Data excerpts:
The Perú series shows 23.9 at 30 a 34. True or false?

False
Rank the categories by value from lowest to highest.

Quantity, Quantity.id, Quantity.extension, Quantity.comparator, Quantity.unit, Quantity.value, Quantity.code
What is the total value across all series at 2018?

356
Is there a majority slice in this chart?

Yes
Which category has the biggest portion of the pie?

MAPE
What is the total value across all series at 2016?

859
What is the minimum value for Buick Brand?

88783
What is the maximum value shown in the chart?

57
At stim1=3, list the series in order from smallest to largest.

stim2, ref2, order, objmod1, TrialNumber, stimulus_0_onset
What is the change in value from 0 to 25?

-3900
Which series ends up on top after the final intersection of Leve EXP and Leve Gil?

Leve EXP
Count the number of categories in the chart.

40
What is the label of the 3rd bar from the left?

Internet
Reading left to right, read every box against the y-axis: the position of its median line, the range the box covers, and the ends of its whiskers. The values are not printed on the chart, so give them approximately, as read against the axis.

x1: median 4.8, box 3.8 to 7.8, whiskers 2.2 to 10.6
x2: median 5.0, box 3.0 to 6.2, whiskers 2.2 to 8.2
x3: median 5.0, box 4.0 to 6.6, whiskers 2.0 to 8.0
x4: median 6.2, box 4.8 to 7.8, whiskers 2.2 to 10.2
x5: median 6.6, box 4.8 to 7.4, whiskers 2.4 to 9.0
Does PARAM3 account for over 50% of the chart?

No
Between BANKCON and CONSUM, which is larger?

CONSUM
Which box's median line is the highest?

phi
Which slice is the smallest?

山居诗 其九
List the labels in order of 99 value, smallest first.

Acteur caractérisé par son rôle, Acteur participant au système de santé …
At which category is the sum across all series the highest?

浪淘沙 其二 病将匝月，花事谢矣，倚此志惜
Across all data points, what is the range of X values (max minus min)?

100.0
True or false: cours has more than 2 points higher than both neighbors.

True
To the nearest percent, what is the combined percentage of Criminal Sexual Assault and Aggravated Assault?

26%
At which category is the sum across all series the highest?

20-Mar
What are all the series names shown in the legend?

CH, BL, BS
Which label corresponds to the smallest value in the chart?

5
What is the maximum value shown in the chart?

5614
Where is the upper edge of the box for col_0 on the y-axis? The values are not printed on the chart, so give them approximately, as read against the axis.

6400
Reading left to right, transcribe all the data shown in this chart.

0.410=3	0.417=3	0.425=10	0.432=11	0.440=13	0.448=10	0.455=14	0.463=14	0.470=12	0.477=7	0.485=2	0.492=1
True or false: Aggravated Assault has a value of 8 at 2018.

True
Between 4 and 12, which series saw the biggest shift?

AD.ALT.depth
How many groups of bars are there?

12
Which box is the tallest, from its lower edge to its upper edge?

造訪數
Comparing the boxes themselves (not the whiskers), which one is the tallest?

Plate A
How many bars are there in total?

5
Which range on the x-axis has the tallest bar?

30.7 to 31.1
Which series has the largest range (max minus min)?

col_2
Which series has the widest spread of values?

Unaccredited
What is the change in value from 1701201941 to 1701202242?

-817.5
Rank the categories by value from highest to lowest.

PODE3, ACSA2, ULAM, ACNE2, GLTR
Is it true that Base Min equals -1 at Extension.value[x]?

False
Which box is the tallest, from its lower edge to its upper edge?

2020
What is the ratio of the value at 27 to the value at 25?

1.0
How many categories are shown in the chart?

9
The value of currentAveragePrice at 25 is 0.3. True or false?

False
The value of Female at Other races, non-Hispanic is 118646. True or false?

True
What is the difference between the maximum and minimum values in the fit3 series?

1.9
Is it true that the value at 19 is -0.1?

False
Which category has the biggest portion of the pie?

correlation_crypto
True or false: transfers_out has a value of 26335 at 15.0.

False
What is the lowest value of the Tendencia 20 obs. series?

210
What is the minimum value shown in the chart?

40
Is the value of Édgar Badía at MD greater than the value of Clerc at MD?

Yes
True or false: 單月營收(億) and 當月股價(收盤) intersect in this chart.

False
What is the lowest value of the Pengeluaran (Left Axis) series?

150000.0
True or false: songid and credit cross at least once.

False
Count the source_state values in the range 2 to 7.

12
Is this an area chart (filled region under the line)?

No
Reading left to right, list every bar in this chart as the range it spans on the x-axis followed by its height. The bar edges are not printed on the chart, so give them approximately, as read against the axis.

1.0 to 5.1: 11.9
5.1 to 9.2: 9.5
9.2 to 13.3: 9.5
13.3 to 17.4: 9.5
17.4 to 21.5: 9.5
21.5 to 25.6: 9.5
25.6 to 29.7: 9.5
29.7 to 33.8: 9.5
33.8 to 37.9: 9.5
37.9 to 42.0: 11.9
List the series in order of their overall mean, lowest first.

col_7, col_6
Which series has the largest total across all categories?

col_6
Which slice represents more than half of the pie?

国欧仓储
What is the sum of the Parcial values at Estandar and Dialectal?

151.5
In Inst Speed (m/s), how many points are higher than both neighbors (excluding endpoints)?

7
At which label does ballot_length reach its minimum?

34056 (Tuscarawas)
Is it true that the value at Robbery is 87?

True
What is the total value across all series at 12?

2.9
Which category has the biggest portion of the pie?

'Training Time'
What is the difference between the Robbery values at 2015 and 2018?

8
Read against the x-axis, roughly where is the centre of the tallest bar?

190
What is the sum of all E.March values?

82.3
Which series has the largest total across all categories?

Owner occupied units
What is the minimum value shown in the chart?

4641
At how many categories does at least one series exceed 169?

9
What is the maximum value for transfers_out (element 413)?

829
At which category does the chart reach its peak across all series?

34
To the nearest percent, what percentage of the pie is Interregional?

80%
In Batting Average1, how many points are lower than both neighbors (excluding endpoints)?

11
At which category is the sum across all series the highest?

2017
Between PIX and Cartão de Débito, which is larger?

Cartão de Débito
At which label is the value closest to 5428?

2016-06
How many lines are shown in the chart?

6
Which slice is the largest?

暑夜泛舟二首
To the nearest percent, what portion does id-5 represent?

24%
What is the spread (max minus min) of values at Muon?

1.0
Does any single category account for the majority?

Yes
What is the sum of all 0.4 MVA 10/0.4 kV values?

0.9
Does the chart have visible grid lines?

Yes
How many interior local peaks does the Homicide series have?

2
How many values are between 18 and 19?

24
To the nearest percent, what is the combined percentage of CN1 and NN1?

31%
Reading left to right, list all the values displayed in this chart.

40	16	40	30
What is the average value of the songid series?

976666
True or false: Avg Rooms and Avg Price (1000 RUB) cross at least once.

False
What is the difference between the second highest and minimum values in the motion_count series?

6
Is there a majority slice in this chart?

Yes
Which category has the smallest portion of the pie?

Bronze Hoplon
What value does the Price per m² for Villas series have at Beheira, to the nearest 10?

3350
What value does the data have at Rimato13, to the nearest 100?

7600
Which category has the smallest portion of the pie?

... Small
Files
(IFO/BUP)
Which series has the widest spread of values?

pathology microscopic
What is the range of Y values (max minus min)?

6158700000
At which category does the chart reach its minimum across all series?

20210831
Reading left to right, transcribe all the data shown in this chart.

Exercise description:
Please reproduce all of the material above word for word, from its first line through its last.

Reply:
The Perú series shows 23.9 at 30 a 34. True or false?

False
Rank the categories by value from lowest to highest.

Quantity, Quantity.id, Quantity.extension, Quantity.comparator, Quantity.unit, Quantity.value, Quantity.code
What is the total value across all series at 2018?

356
Is there a majority slice in this chart?

Yes
Which category has the biggest portion of the pie?

MAPE
What is the total value across all series at 2016?

859
What is the minimum value for Buick Brand?

88783
What is the maximum value shown in the chart?

57
At stim1=3, list the series in order from smallest to largest.

stim2, ref2, order, objmod1, TrialNumber, stimulus_0_onset
What is the change in value from 0 to 25?

-3900
Which series ends up on top after the final intersection of Leve EXP and Leve Gil?

Leve EXP
Count the number of categories in the chart.

40
What is the label of the 3rd bar from the left?

Internet
Reading left to right, read every box against the y-axis: the position of its median line, the range the box covers, and the ends of its whiskers. The values are not printed on the chart, so give them approximately, as read against the axis.

x1: median 4.8, box 3.8 to 7.8, whiskers 2.2 to 10.6
x2: median 5.0, box 3.0 to 6.2, whiskers 2.2 to 8.2
x3: median 5.0, box 4.0 to 6.6, whiskers 2.0 to 8.0
x4: median 6.2, box 4.8 to 7.8, whiskers 2.2 to 10.2
x5: median 6.6, box 4.8 to 7.4, whiskers 2.4 to 9.0
Does PARAM3 account for over 50% of the chart?

No
Between BANKCON and CONSUM, which is larger?

CONSUM
Which box's median line is the highest?

phi
Which slice is the smallest?

山居诗 其九
List the labels in order of 99 value, smallest first.

Acteur caractérisé par son rôle, Acteur participant au système de santé …
At which category is the sum across all series the highest?

浪淘沙 其二 病将匝月，花事谢矣，倚此志惜
Across all data points, what is the range of X values (max minus min)?

100.0
True or false: cours has more than 2 points higher than both neighbors.

True
To the nearest percent, what is the combined percentage of Criminal Sexual Assault and Aggravated Assault?

26%
At which category is the sum across all series the highest?

20-Mar
What are all the series names shown in the legend?

CH, BL, BS
Which label corresponds to the smallest value in the chart?

5
What is the maximum value shown in the chart?

5614
Where is the upper edge of the box for col_0 on the y-axis? The values are not printed on the chart, so give them approximately, as read against the axis.

6400
Reading left to right, transcribe all the data shown in this chart.

0.410=3	0.417=3	0.425=10	0.432=11	0.440=13	0.448=10	0.455=14	0.463=14	0.470=12	0.477=7	0.485=2	0.492=1
True or false: Aggravated Assault has a value of 8 at 2018.

True
Between 4 and 12, which series saw the biggest shift?

AD.ALT.depth
How many groups of bars are there?

12
Which box is the tallest, from its lower edge to its upper edge?

造訪數
Comparing the boxes themselves (not the whiskers), which one is the tallest?

Plate A
How many bars are there in total?

5
Which range on the x-axis has the tallest bar?

30.7 to 31.1
Which series has the largest range (max minus min)?

col_2
Which series has the widest spread of values?

Unaccredited
What is the change in value from 1701201941 to 1701202242?

-817.5
Rank the categories by value from highest to lowest.

PODE3, ACSA2, ULAM, ACNE2, GLTR
Is it true that Base Min equals -1 at Extension.value[x]?

False
Which box is the tallest, from its lower edge to its upper edge?

2020
What is the ratio of the value at 27 to the value at 25?

1.0
How many categories are shown in the chart?

9
The value of currentAveragePrice at 25 is 0.3. True or false?

False
The value of Female at Other races, non-Hispanic is 118646. True or false?

True
What is the difference between the maximum and minimum values in the fit3 series?

1.9
Is it true that the value at 19 is -0.1?

False
Which category has the biggest portion of the pie?

correlation_crypto
True or false: transfers_out has a value of 26335 at 15.0.

False
What is the lowest value of the Tendencia 20 obs. series?

210
What is the minimum value shown in the chart?

40
Is the value of Édgar Badía at MD greater than the value of Clerc at MD?

Yes
True or false: 單月營收(億) and 當月股價(收盤) intersect in this chart.

False
What is the lowest value of the Pengeluaran (Left Axis) series?

150000.0
True or false: songid and credit cross at least once.

False
Count the source_state values in the range 2 to 7.

12
Is this an area chart (filled region under the line)?

No
Reading left to right, list every bar in this chart as the range it spans on the x-axis followed by its height. The bar edges are not printed on the chart, so give them approximately, as read against the axis.

1.0 to 5.1: 11.9
5.1 to 9.2: 9.5
9.2 to 13.3: 9.5
13.3 to 17.4: 9.5
17.4 to 21.5: 9.5
21.5 to 25.6: 9.5
25.6 to 29.7: 9.5
29.7 to 33.8: 9.5
33.8 to 37.9: 9.5
37.9 to 42.0: 11.9
List the series in order of their overall mean, lowest first.

col_7, col_6
Which series has the largest total across all categories?

col_6
Which slice represents more than half of the pie?

国欧仓储
What is the sum of the Parcial values at Estandar and Dialectal?

151.5
In Inst Speed (m/s), how many points are higher than both neighbors (excluding endpoints)?

7
At which label does ballot_length reach its minimum?

34056 (Tuscarawas)
Is it true that the value at Robbery is 87?

True
What is the total value across all series at 12?

2.9
Which category has the biggest portion of the pie?

'Training Time'
What is the difference between the Robbery values at 2015 and 2018?

8
Read against the x-axis, roughly where is the centre of the tallest bar?

190
What is the sum of all E.March values?

82.3
Which series has the largest total across all categories?

Owner occupied units
What is the minimum value shown in the chart?

4641
At how many categories does at least one series exceed 169?

9
What is the maximum value for transfers_out (element 413)?

829
At which category does the chart reach its peak across all series?

34
To the nearest percent, what percentage of the pie is Interregional?

80%
In Batting Average1, how many points are lower than both neighbors (excluding endpoints)?

11
At which category is the sum across all series the highest?

2017
Between PIX and Cartão de Débito, which is larger?

Cartão de Débito
At which label is the value closest to 5428?

2016-06
How many lines are shown in the chart?

6
Which slice is the largest?

暑夜泛舟二首
To the nearest percent, what portion does id-5 represent?

24%
What is the spread (max minus min) of values at Muon?

1.0
Does any single category account for the majority?

Yes
What is the sum of all 0.4 MVA 10/0.4 kV values?

0.9
Does the chart have visible grid lines?

Yes
How many interior local peaks does the Homicide series have?

2
How many values are between 18 and 19?

24
To the nearest percent, what is the combined percentage of CN1 and NN1?

31%
Reading left to right, list all the values displayed in this chart.

40	16	40	30
What is the average value of the songid series?

976666
True or false: Avg Rooms and Avg Price (1000 RUB) cross at least once.

False
What is the difference between the second highest and minimum values in the motion_count series?

6
Is there a majority slice in this chart?

Yes
Which category has the smallest portion of the pie?

Bronze Hoplon
What value does the Price per m² for Villas series have at Beheira, to the nearest 10?

3350
What value does the data have at Rimato13, to the nearest 100?

7600
Which category has the smallest portion of the pie?

... Small
Files
(IFO/BUP)
Which series has the widest spread of values?

pathology microscopic
What is the range of Y values (max minus min)?

6158700000
At which category does the chart reach its minimum across all series?

20210831
Reading left to right, transcribe all the data shown in this chart.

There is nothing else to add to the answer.